Hi @tangy5 , this is a follow-up ticket of #952 . My overall plan would be solving the CI/CD blocker there by switching all example cases from Task05 to Task09, and then look into the spacing for Task05 .
My initial thought would be utilizing the datastats from Auto3DSeg data analyzer and find the right spatial transform. How do you determine the right number (0.2/0.5) in the spacing transform right now?
@mingxin-zheng . Using Task09 for tutorial makes a lot of sense. Thank you.
For Task05, the prior research contribution uses 0.5 for spacing.

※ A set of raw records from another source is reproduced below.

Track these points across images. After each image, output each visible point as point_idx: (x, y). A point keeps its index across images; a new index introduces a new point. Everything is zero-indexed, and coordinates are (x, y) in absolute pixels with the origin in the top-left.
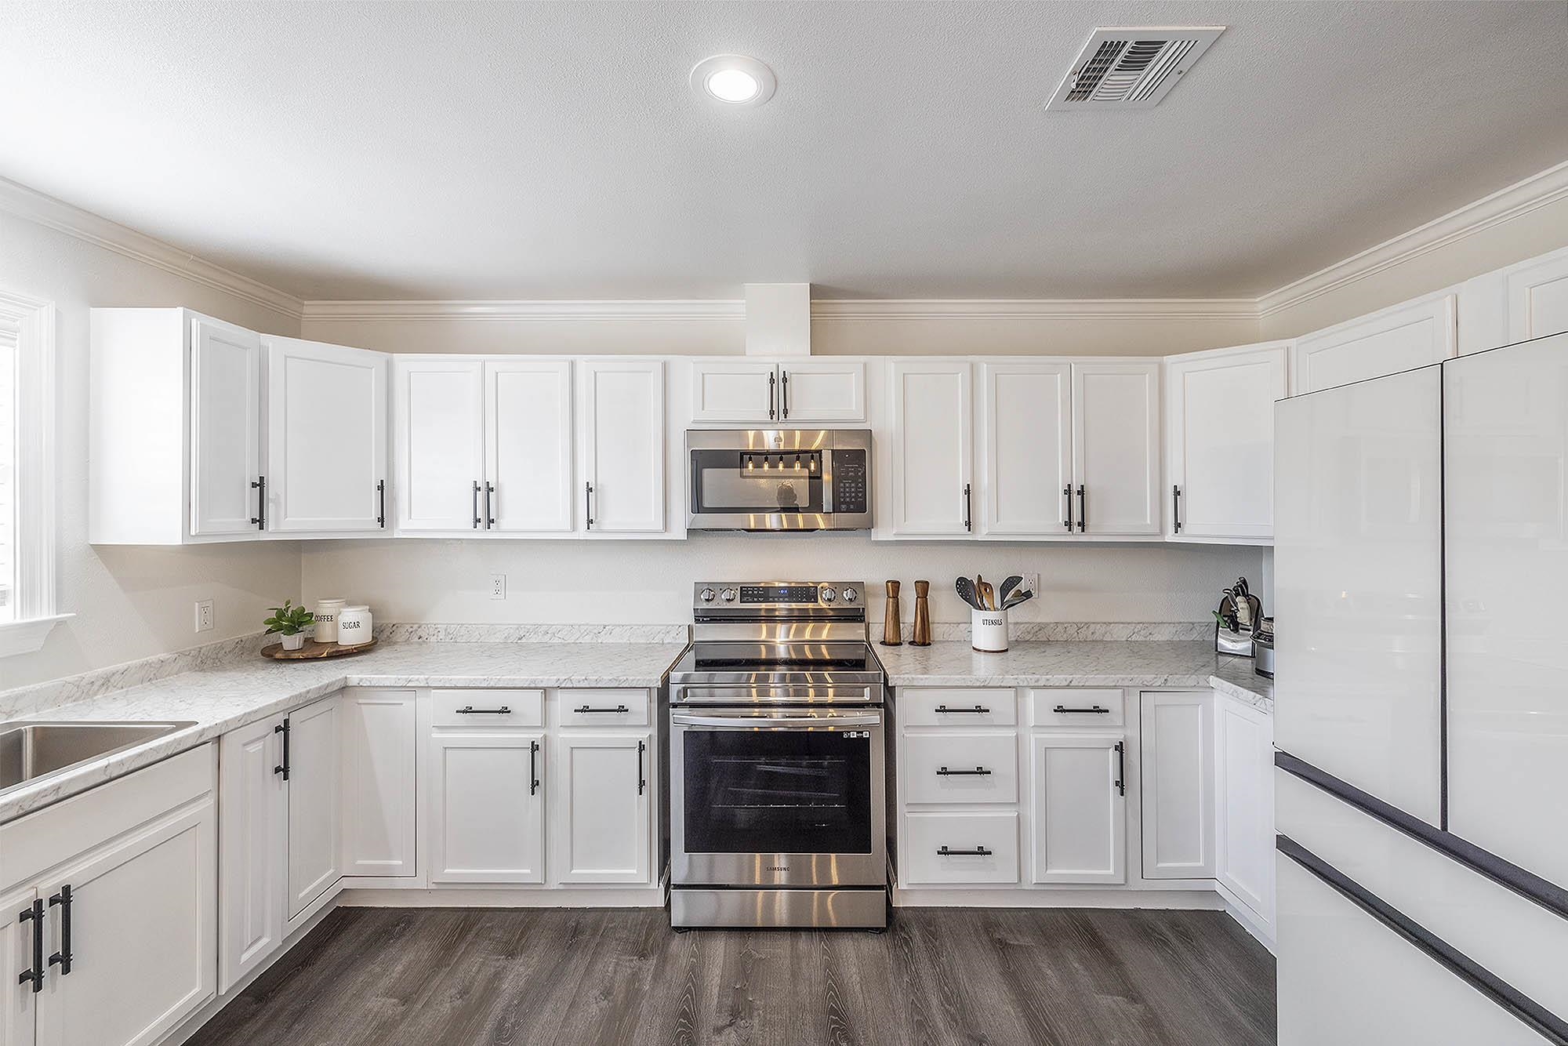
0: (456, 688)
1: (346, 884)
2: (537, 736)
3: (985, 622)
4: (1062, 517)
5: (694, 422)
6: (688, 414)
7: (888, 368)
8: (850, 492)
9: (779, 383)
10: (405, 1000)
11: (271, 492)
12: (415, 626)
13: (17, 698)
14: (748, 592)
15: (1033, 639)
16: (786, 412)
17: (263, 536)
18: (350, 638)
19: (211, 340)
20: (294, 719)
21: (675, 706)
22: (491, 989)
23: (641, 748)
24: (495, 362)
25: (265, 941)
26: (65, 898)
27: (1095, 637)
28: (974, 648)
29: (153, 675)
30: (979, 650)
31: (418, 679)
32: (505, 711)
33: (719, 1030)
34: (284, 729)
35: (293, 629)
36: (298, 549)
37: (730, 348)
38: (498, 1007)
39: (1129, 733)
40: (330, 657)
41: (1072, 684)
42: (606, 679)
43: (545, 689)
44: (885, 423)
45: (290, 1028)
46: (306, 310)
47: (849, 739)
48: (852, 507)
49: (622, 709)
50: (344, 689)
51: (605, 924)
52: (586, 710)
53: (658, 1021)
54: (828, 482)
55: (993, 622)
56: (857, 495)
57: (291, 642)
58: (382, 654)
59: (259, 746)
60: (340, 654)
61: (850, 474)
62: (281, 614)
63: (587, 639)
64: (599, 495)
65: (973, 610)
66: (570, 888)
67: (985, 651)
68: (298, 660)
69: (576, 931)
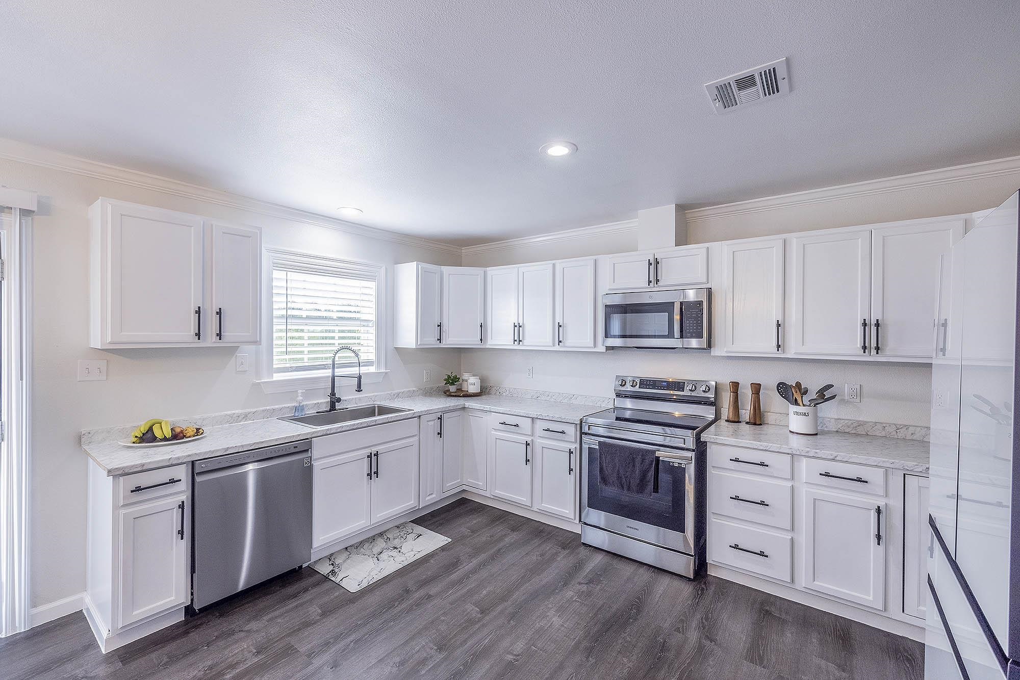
0: (500, 413)
1: (464, 487)
2: (529, 439)
3: (796, 413)
4: (859, 343)
5: (610, 290)
6: (605, 286)
7: (722, 250)
8: (693, 326)
9: (655, 264)
10: (473, 532)
11: (444, 328)
12: (498, 388)
13: (376, 396)
14: (644, 383)
15: (852, 432)
16: (657, 281)
17: (442, 346)
18: (473, 389)
19: (425, 272)
20: (446, 416)
21: (586, 434)
22: (501, 539)
23: (571, 452)
24: (523, 268)
25: (434, 496)
26: (377, 455)
27: (915, 437)
28: (790, 431)
29: (411, 395)
30: (793, 432)
31: (487, 407)
32: (517, 426)
33: (580, 583)
34: (440, 418)
35: (452, 384)
36: (460, 351)
37: (628, 248)
38: (501, 545)
39: (891, 502)
40: (464, 396)
41: (837, 458)
42: (557, 416)
43: (533, 418)
44: (720, 283)
45: (438, 527)
46: (463, 251)
47: (673, 466)
48: (694, 335)
49: (563, 432)
50: (464, 408)
51: (555, 533)
52: (548, 430)
53: (557, 571)
54: (678, 320)
55: (804, 414)
56: (697, 328)
57: (452, 389)
58: (483, 397)
59: (432, 423)
60: (468, 395)
61: (693, 315)
62: (449, 377)
63: (566, 401)
64: (565, 328)
65: (790, 405)
66: (542, 512)
67: (797, 433)
68: (454, 396)
69: (541, 531)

The complete transformation designed for Task05 is as below from last year:
train_transforms = Compose(
[
LoadImaged(keys=["image", "label"]),
AsChannelFirstd(keys="image"),
AddChanneld(keys=["label"]),
# ConvertToMultiChannelBasedOnBratsClassesd(keys="label"),
Orientationd(keys=["image", "label"], axcodes="RAS"),
Spacingd(keys=["image", "label"], pixdim=(0.5, 0.5, 0.5), mode=("bilinear", "nearest")),
SpatialPadd(keys=["image", "label"], spatial_size=[96, 96, 96]),
RandSpatialCropd(keys=["image", "label"], roi_size=[96, 96, 96], random_size=False),
RandFlipd(keys=["image", "label"], prob=0.5, spatial_axis=0),
NormalizeIntensityd(keys="image", nonzero=True, channel_wise=True),
RandScaleIntensityd(keys="image", factors=0.1, prob=0.5),
RandShiftIntensityd(keys="image", offsets=0.1, prob=0.5),
RandAffined(
keys=["image", "label"],
mode=("bilinear", "nearest"),
prob=0.1,
shear_range=(0,0,0),
translate_range=(0, 0, 0),
rotate_range=(0, 0, np.pi),
scale_range=(0.3, 0.3, 0),
padding_mode="zeros",
as_tensor_output=False
),
RandRotate90d(
keys=["image", "label"],
prob=0.10,
max_k=3,
),
RandShiftIntensityd(
keys=["image"],
offsets=0.10,
prob=0.50,
),
RandScaleIntensityd(
keys=["image"],
factors=0.25,
prob=0.5,
),
RandAdjustContrastd(keys=["image"],gamma=(0.7, 1.5),prob=0.5),
ToTensord(keys=["image", "label"]),
]
Closing this issue as the updated algorithm templates have resolved it.